Our findings underscore albuminuria as a crucial indicator of kidney damage and eGFR as a key marker for DKD severity in T2D patients. This review highlights the need for patient-centered care in managing T2D to reduce renal complications and calls
for further research to comprehensively understand DKD outcomes.
Keywords: Albuminuria, kidney function, glomerular filtration rate, type 2
diabetes, kidney disease, outcomes
Concerns about the possible rise in
demand for health care services, mainly specialized nephrology treatment,
have been expressed due to the greater
frequency of chronic kidney disease (CKD) associated with global population
aging. Declining estimated glomerular filtration rates (eGFR) frequently complicate type 2 diabetes (T2D). About 35% of adult patients who have been diagnosed with T2D have CKD, and they are more vulnerable to end-stage kidney disease (ESKD) owing
to diabetic nephropathy1. Various factors have been considered to be reasons for the declining eGFR among patients who have T2D and the eventual progress of the condition to ESKD. However, the courses of treatment for the conditions have
been heterogeneous and complex due to the diverse characteristics of patients and the specificity of their conditions1.
The severity of CKD is commonly evaluated using
the eGFR, a measure of kidney function, and the albuminuria level, a sign of
kidney damage. To customize CKD care and direct optimal resource allocation,
including faster referral of patients at higher risk of CKD progression, both
eGFR and albuminuria have proved helpful in developing risk-stratification
techniques2. The most common method used to identify albuminuria is
the urine albumin-to-creatinine ratio (UACR). The typical UACR level in spot urine specimens is <30 mg/g3.
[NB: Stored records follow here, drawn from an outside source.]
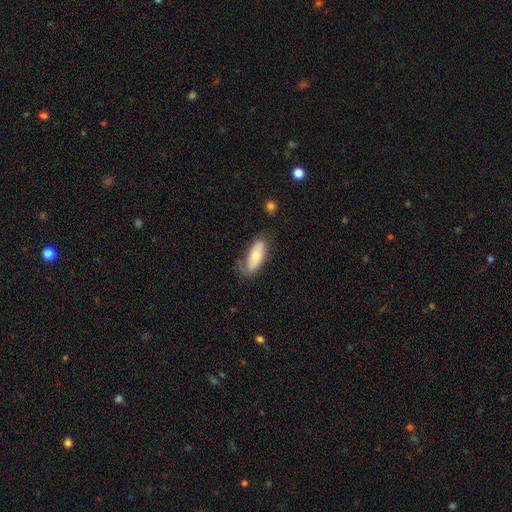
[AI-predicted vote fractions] This is likely a smooth galaxy (67%). How rounded: likely in between (79%). Merging: likely none (61%).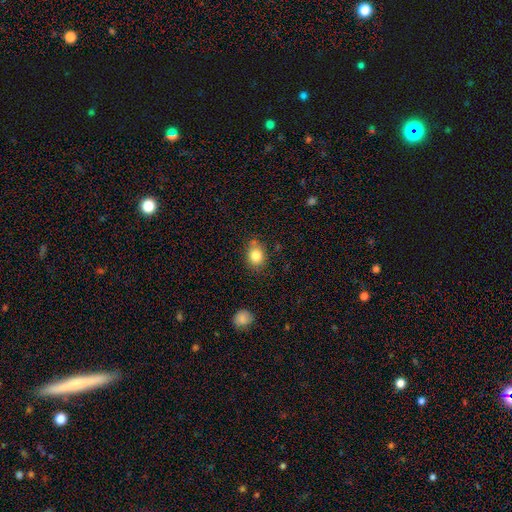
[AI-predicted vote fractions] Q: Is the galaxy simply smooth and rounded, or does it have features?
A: smooth — 84%.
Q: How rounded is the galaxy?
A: in between — 51%.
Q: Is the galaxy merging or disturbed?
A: none — 73%.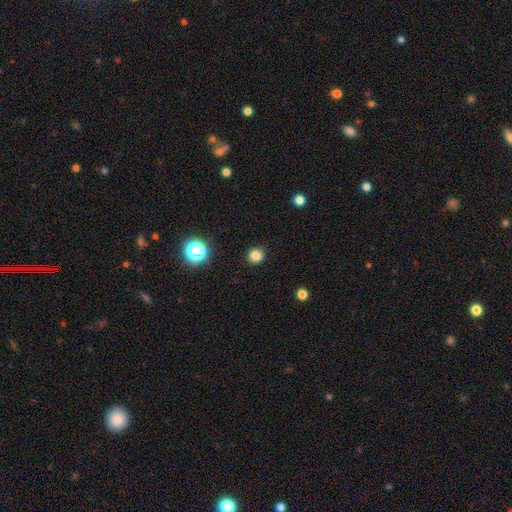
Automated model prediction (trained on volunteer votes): smooth 82%, star or artifact 14%, featured or disk 4%. Down the decision tree: how rounded — round (90%); merging — none (90%).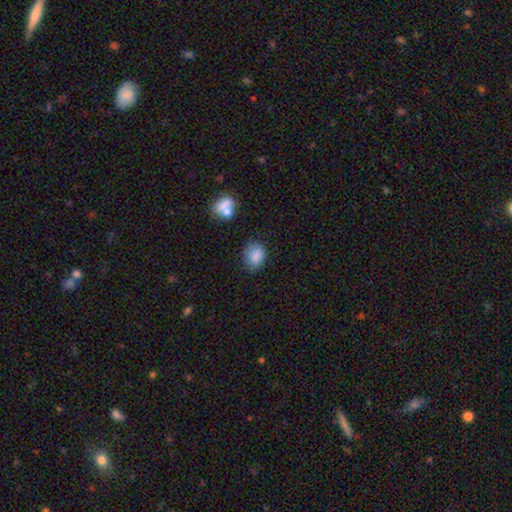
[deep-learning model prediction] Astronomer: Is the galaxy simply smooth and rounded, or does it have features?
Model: smooth — 85%.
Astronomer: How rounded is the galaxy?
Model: in between — 59% (runner-up: round, 40%).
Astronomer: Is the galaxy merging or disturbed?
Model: none — 70%.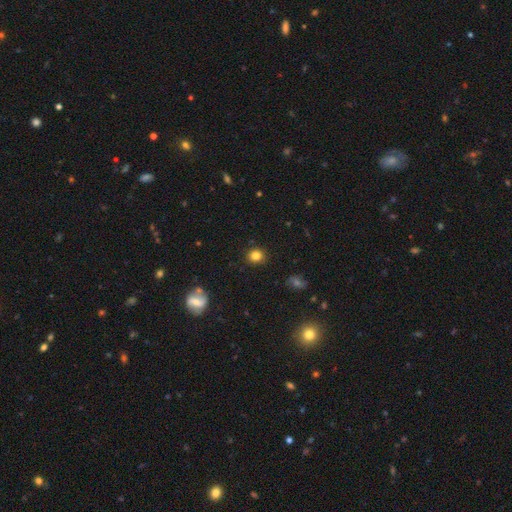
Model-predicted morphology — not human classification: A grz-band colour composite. It shows a smooth galaxy with no disk features (81%) that is round (87%). Merging: none (88%).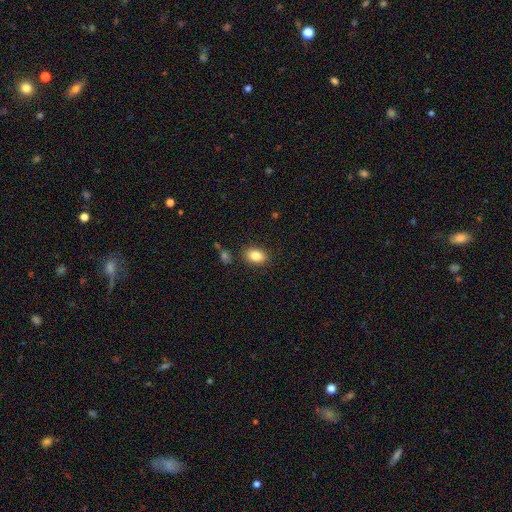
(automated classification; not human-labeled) Smooth or featured?
  - smooth: 84% *
  - star or artifact: 8%
  - featured or disk: 7%
How rounded?
  - in between: 80% *
  - round: 19%
  - cigar-shaped: 1%
Merging?
  - none: 86% *
  - minor disturbance: 9%
  - merger: 3%
  - major disturbance: 2%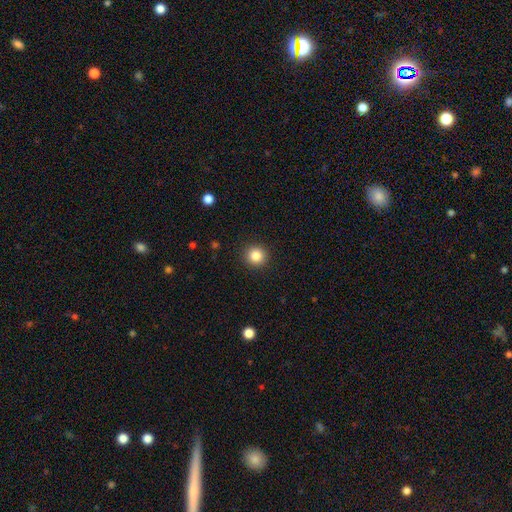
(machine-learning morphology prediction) Smooth or featured: smooth — 85% (star or artifact — 10%)
How rounded: round — 94% (in between — 5%)
Merging: none — 92% (minor disturbance — 5%)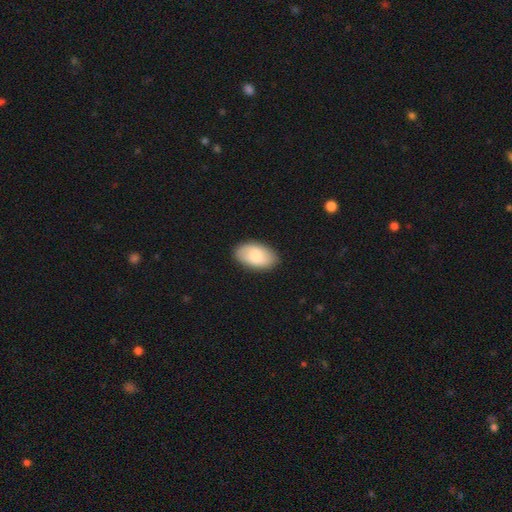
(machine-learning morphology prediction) Q: Smooth or featured?
A: smooth (76%); runner-up: featured or disk (18%)
Q: How rounded?
A: in between (94%); runner-up: round (5%)
Q: Merging?
A: none (87%); runner-up: minor disturbance (10%)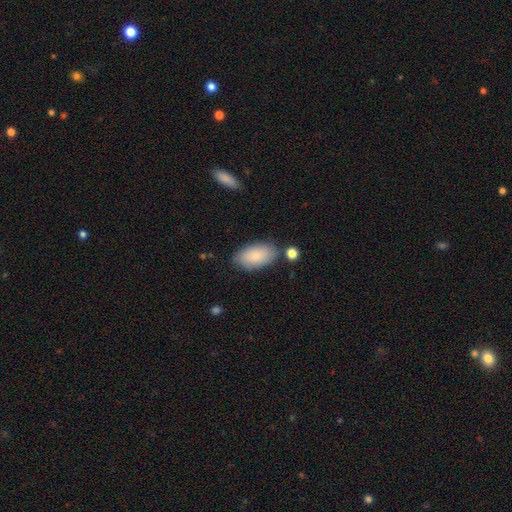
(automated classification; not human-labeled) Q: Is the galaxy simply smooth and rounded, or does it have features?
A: smooth — 83%.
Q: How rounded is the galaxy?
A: in between — 94%.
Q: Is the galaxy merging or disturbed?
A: none — 78%.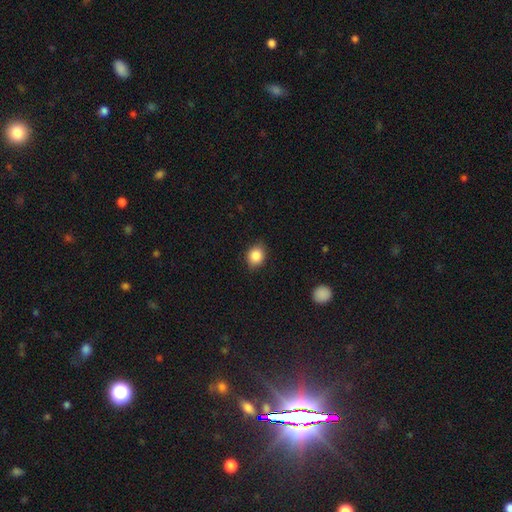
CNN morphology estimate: A smooth galaxy with no disk features (86%) that is round (56%).

Vote fractions:
- Smooth or featured? smooth: 86% / star or artifact: 9% / featured or disk: 5%
- How rounded? round: 56% / in between: 42% / cigar-shaped: 1%
- Merging? none: 84% / minor disturbance: 12% / major disturbance: 2% / merger: 1%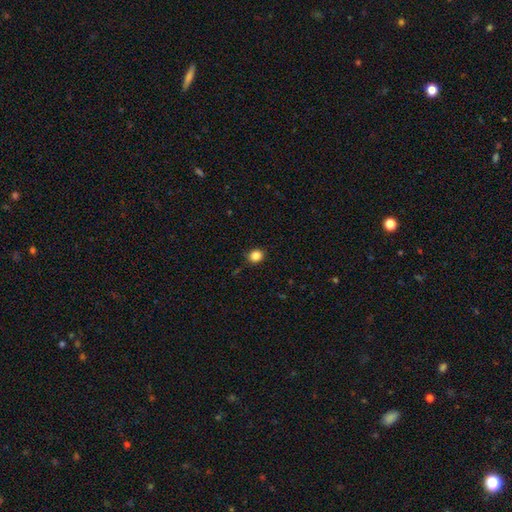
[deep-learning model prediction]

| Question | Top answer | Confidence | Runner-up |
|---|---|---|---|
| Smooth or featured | smooth | 84% | star or artifact (12%) |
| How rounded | round | 80% | in between (19%) |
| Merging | none | 89% | minor disturbance (8%) |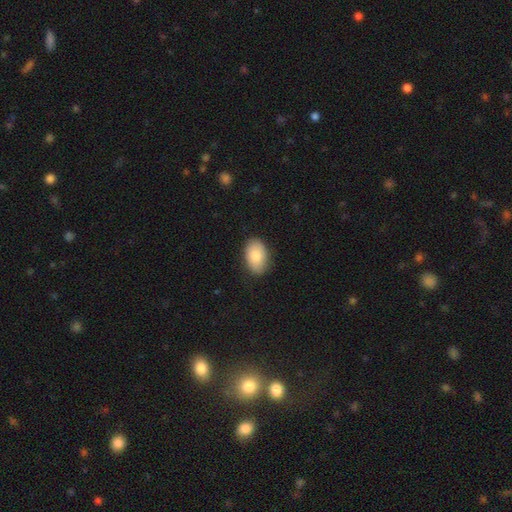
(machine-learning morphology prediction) smooth-or-featured: smooth: 84% | featured or disk: 10% | star or artifact: 6%
  how-rounded: in between: 91% | round: 8% | cigar-shaped: 1%
  merging: none: 85% | minor disturbance: 12% | major disturbance: 2% | merger: 1%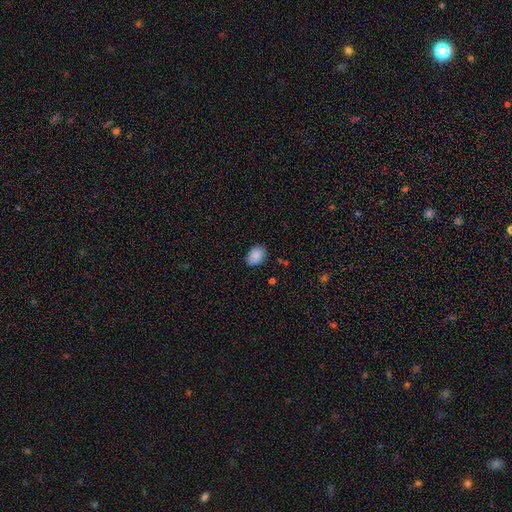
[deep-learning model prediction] Smooth or featured? smooth (89%)
How rounded? in between (73%)
Merging? none (82%)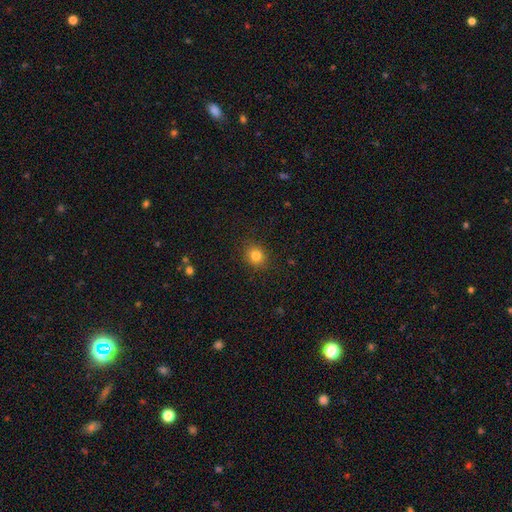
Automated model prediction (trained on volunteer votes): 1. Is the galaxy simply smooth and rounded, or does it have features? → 83% smooth, 12% star or artifact, 6% featured or disk.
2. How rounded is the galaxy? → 71% round, 28% in between, 1% cigar-shaped.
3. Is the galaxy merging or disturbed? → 89% none, 8% minor disturbance, 2% major disturbance, 1% merger.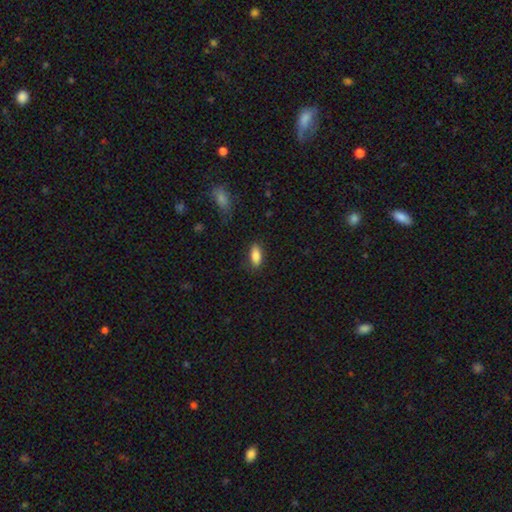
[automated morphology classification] Q: Smooth or featured?
A: smooth (84%); runner-up: featured or disk (9%)
Q: How rounded?
A: in between (85%); runner-up: cigar-shaped (12%)
Q: Merging?
A: none (83%); runner-up: minor disturbance (13%)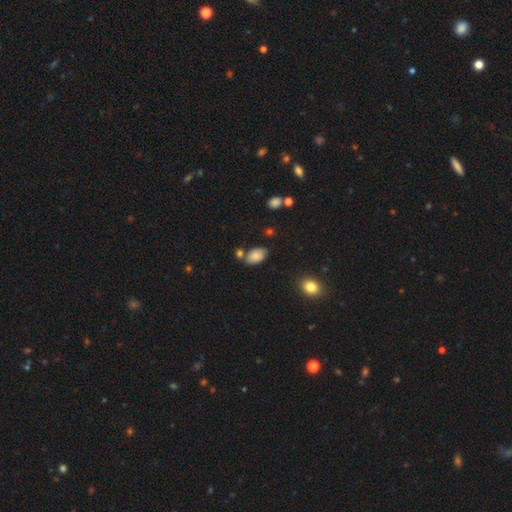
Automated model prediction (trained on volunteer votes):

The urine total protein-to-creatinine ratio or UPCR (mg/g), is often <0.2 in
adults4. Many situations, such as illness, stress, pregnancy, nutrition, exposure to cold temperatures, and physical activity, can cause a brief increase in urine protein levels. UPCR testing procedure can provide additional information
on kidney function. It is highly accurate and can be used to diagnose kidney illness and monitor diseases that damage the kidneys5,6.
The relationship between albuminuria and
proteinuria is well-documented in CKD.
Albuminuria often accompanies proteinuria, significantly when 24-hour proteinuria surpasses 500 mg2. This relationship is crucial for understanding CKD progression. In cases of glomerular damage, there is an increase in glomerular permeability
to macromolecules, which raises the amount of plasma proteins excreted in the urine. Albumin, with a molecular weight of about 69 kD, is the most common protein expelled in urine under severe glomerular damage conditions. It often makes up over 50%
of the urine proteins. Consequently, albuminuria is the characteristic marker of glomerular proteinuria.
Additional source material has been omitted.